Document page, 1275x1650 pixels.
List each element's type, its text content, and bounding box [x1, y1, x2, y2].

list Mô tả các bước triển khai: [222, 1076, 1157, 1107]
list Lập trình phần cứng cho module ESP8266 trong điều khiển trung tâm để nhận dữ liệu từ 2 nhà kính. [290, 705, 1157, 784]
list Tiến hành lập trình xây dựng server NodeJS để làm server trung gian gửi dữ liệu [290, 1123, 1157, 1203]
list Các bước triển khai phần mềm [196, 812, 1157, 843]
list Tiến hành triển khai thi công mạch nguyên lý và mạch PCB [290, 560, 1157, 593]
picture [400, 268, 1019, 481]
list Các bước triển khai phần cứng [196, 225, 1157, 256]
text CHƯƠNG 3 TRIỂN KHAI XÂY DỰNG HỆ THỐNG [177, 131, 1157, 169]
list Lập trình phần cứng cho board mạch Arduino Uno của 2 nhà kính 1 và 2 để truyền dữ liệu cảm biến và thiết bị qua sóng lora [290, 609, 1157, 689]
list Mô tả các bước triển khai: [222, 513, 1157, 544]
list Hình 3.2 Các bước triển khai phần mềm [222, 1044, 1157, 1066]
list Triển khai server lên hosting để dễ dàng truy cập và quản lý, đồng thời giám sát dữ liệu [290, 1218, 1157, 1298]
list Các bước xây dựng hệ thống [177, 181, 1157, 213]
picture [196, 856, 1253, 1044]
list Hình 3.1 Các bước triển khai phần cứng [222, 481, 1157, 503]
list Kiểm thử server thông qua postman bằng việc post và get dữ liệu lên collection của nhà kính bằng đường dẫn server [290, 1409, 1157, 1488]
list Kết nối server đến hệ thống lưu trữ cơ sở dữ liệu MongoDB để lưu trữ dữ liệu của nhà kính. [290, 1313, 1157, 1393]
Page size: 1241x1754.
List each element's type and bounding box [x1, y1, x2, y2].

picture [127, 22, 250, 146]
• • •
> Activity: If a line of the entries contains "bounding", it counts; say how many such lines there are and give only the number.

> Expected answer: 2